Since reaching Damascus she has scoured defunct security service branches, prisons, morgues and hospitals, hoping to glean any information about her long-lost father.
“You can see the fatigue on people’s faces” everywhere, said Mustafa, who works as a communications manager for the Syria Campaign, a rights group.
In 2021, she was invited to testify at the United Nations about the fate of Syria’s disappeared.
The rebels who toppled Assad freed thousands of detainees nearly 14 years into a civil war that killed more than 500,000 people and displaced millions.
Mustafa returned to Branch 215, one of Syria’s most notorious prisons run by military intelligence, where she herself had been detained simply for participating in pro-democracy protests in 2011.
She found documents there mentioning her father. “That’s already a start,” Mustafa said.
Now, she “wants the truth” and plans to continue searching for answers in Syria.
“I only dream of a grave, of having a place to go to in the morning to talk to my father,” she said. “Graves have become our biggest dream.”
In Damascus, Mustafa took part in a protest demanding justice for the disappeared and answers about their fate.
Youssef Sammawi, 29, was there too. He held up a picture of his cousin, whose arrest and beating in 2012 prompted Sammawi to flee for Germany.
A few years later, he identified his cousin’s corpse among the 55,000 images by a former military photographer codenamed “Caesar,” who defected and made the images public.
The photos taken between 2011 and 2013, authenticated by experts, show thousands of bodies tortured and starved to death in Syrian prisons.
“The joy I felt gave way to pain when I returned home, without being able to see my cousin,” Sammawi said.
He said his uncle had also been arrested and then executed after he went to see his son in the hospital.
“When I returned, it was the first time I truly realized that they were no longer there,” he said with sadness in his voice.

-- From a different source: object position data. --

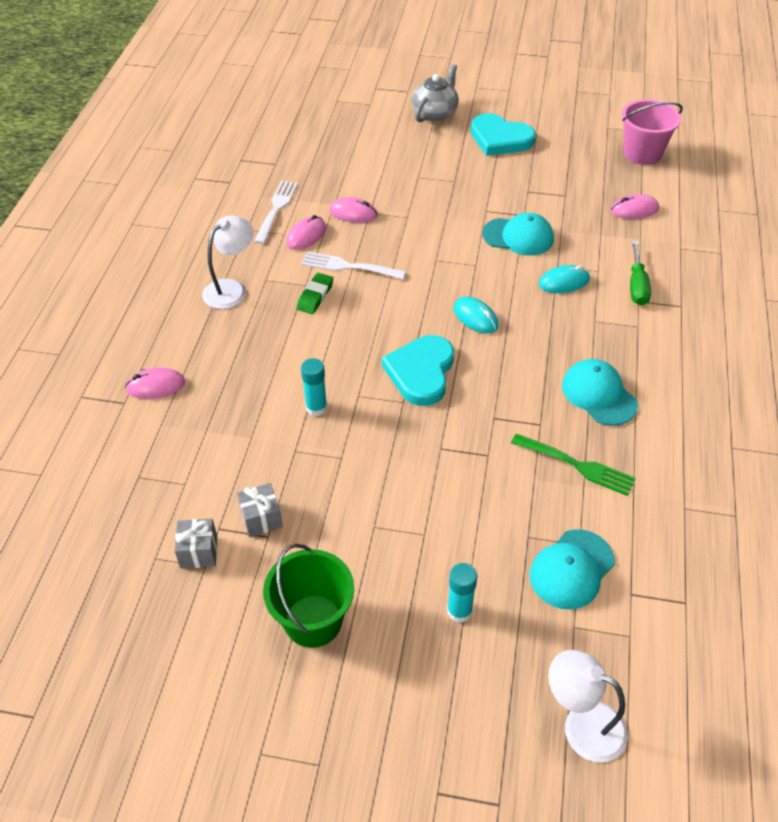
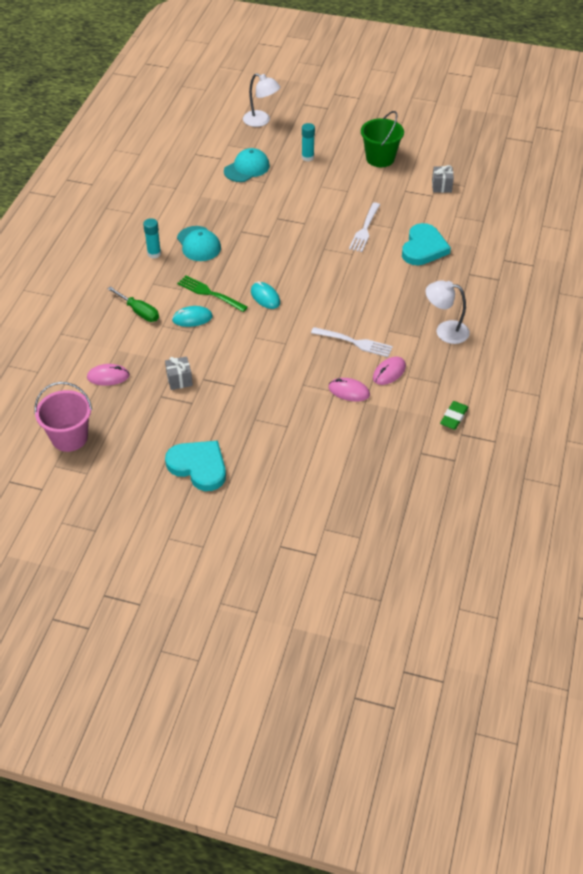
camera: 175 degrees left, 0 degrees up
pink mouse [125,368,185,399] -> none
white lamp [202,215,253,309] -> white lamp turned 60 degrees clockwise [426,280,470,344]
grey gift [237,483,283,537] -> grey gift moved to [165,356,193,390]
white fork [254,180,298,244] -> white fork moved to [349,202,380,252]
green eraser [296,273,333,314] -> green eraser moved to [440,401,468,430]
turquoise glue stick [301,358,327,416] -> turquoise glue stick moved to [143,218,161,258]
turquoise heart [382,335,454,406] -> turquoise heart moved to [402,223,451,265]
grey teapot [412,64,459,122] -> none
turquoise cap [482,213,554,256] -> none
green fork [511,434,636,496] -> green fork moved to [177,276,248,312]
green screwdriver [630,241,651,306] -> green screwdriver turned 120 degrees clockwise [107,286,159,322]

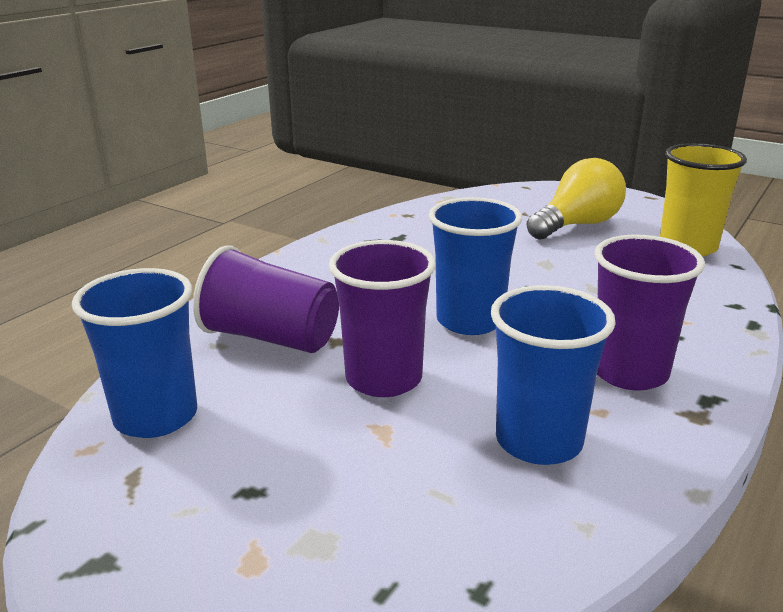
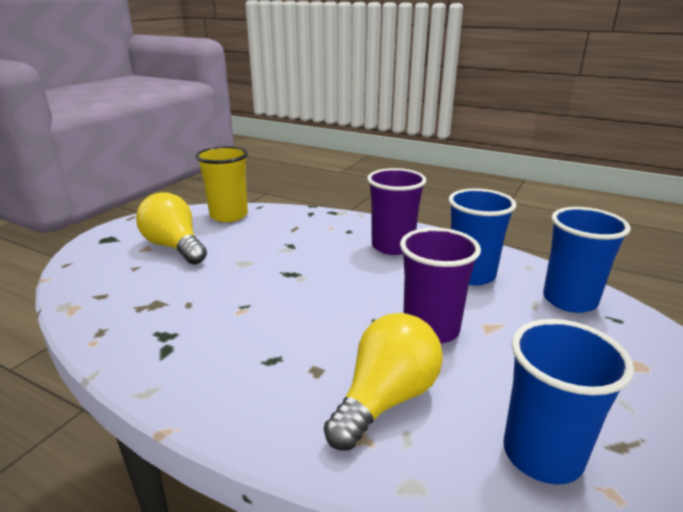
camera: 95 degrees left, 0 degrees up
purple cup [193,245,339,353] -> yellow light bulb [324,313,443,451]
blue cup [428,197,522,335] -> blue cup moved to [543,207,631,313]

“My relatives had gotten used to their absence, but not me,” he added. “We demand that justice be served, to alleviate our suffering.”
While Assad’s fall allowed many to end their exile and seek answers, others are hesitant.

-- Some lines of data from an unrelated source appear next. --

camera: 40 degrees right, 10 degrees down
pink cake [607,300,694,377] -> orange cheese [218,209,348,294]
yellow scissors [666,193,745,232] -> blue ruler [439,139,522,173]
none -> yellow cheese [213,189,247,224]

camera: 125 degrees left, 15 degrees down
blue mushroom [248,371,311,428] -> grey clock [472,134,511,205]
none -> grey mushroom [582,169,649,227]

Fadwa Mahmoud, 70, told AFP she has had no news of her son and her husband, both opponents of the Assad government arrested upon arrival at Damascus airport in 2012.

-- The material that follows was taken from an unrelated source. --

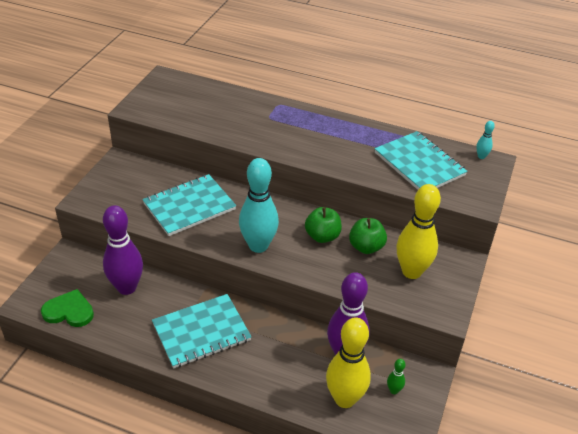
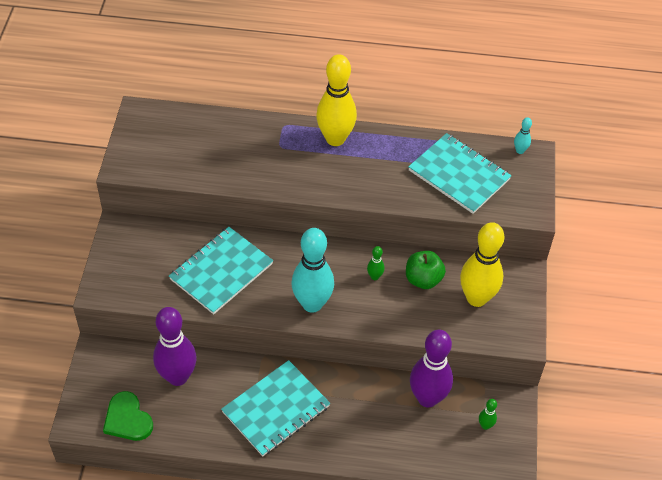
camera: 15 degrees left, 10 degrees up
green heart [41,289,94,327] -> green heart turned 120 degrees counterclockwise [103,391,153,441]
green apple [305,207,342,243] -> green bowling pin [367,246,384,280]
yellow bowling pin [326,317,371,408] -> yellow bowling pin moved to [316,54,357,146]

She fled to Germany a year later and co-founded the Families For Freedom human rights group.
She said she has no plans to return to Syria just yet.
“No one really knows what might happen, so I prefer to stay cautious,” she said.
Mahmoud said she was disappointed that Syria’s new authorities, who pledged justice for victims of atrocities under Assad’s rule, “are not yet taking these cases seriously.”
She said Syria’s new leader Ahmed Al-Sharaa “has yet to do anything for missing Syrians,” yet “met Austin Tice’s mother two hours” after she arrived in the Syrian capital.
Tice is an American journalist missing in Syria since 2012.
Sharaa “did not respond” to requests from relatives of missing Syrians to meet him, Mahmoud said.
“The revolution would not have succeeded without the sacrifices of our detainees,” she said.